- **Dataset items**
------------------------------------------------------------------------

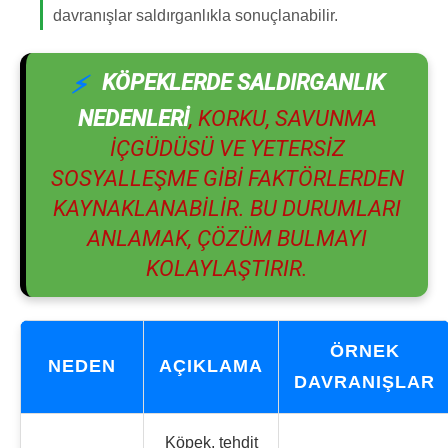
davranışlar saldırganlıkla sonuçlanabilir.
KÖPEKLERDE SALDIRGANLIK
NEDENLERI
, KORKU, SAVUNMA
IÇGÜDÜSÜ VE YETERSIZ
SOSYALLEŞME GIBI FAKTÖRLERDEN
KAYNAKLANABILIR. BU DURUMLARI
ANLAMAK, ÇÖZÜM BULMAYI
KOLAYLAŞTIRIR.
ÖRNEK
NEDEN
AÇIKLAMA
DAVRANIŞLAR
Köpek, tehdit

------------------------------------------------------------------------

- **Task**
All of the entries above need to be transcribed exactly, except for the pictures.

- **Solution**
davranışlar saldırganlıkla sonuçlanabilir.
KÖPEKLERDE SALDIRGANLIK
NEDENLERI
, KORKU, SAVUNMA
IÇGÜDÜSÜ VE YETERSIZ
SOSYALLEŞME GIBI FAKTÖRLERDEN
KAYNAKLANABILIR. BU DURUMLARI
ANLAMAK, ÇÖZÜM BULMAYI
KOLAYLAŞTIRIR.
ÖRNEK
NEDEN
AÇIKLAMA
DAVRANIŞLAR
Köpek, tehdit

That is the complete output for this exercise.